Уязвимость (также известная как ProxyShell) позволяет неаутентифицированному злоумышленнику выполнить произвольный код на сервере Exchange через цепочку из трех уязвимостей в компонентах Client Access Service (CAS). Атака происходит через порт 443 (HTTPS).

Как исправить

Установите последние накопительные обновления (Cumulative Updates) для Microsoft Exchange Server. Уязвимость устранена в обновлениях безопасности от июля 2021 года.

1. Определите свою версию Exchange Server (например, через ECP или PowerShell): powershell Get-Command ExSetup.exe | ForEach-Object {$_.FileVersionInfo}

2. Установите соответствующее обновление:

   • Exchange Server 2019: Установите накопительное обновление 8 (CU8) или выше, а затем обновление безопасности (SU) от июля 2021 (KB5004779).
   • Exchange Server 2016: Установите накопительное обновление 21 (CU21) или выше, а затем обновление безопасности (SU) от июля 2021 (KB5004778).
   • Exchange Server 2013: Установите накопительное обновление 23 (CU23) или выше, а затем обновление безопасности (SU) от июля 2021 (KB5004777).

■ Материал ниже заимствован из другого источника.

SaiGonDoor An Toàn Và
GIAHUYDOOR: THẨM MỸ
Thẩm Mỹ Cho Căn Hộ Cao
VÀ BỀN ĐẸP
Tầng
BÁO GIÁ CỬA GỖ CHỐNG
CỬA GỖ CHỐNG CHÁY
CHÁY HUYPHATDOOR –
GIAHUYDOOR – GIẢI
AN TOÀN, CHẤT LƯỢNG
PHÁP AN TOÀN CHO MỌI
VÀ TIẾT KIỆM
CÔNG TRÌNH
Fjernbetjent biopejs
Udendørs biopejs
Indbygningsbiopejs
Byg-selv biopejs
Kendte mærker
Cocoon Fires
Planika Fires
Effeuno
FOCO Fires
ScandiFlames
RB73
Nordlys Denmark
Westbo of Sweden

   Важно: Сначала убедитесь, что установлена поддерживаемая версия CU, и только затем применяйте SU.

Временное решение

Если немедленная установка обновлений невозможна, выполните следующие шаги:

1. Ограничьте доступ к порту 443 (HTTPS) Exchange с помощью брандмауэра. Разрешите подключения только из доверенных сетей (например, внутренней корпоративной сети, VPN).
2. Настройте правила в WAF (Web Application Firewall), если он используется перед Exchange:
   • Блокируйте запросы к URL-пути /autodiscover/.
   • Блокируйте запросы, содержащие в теле или заголовках строки, характерные для эксплойтов ProxyShell (например, Serialization).
3. Отключите службы Exchange, если они не критичны (крайняя мера). Это можно сделать через PowerShell: powershell Stop-Service MSExchangeFrontEndTransport Stop-Service MSExchangeServiceHost Внимание: Это нарушит работу веб-доступа к почте (OWA, ECP).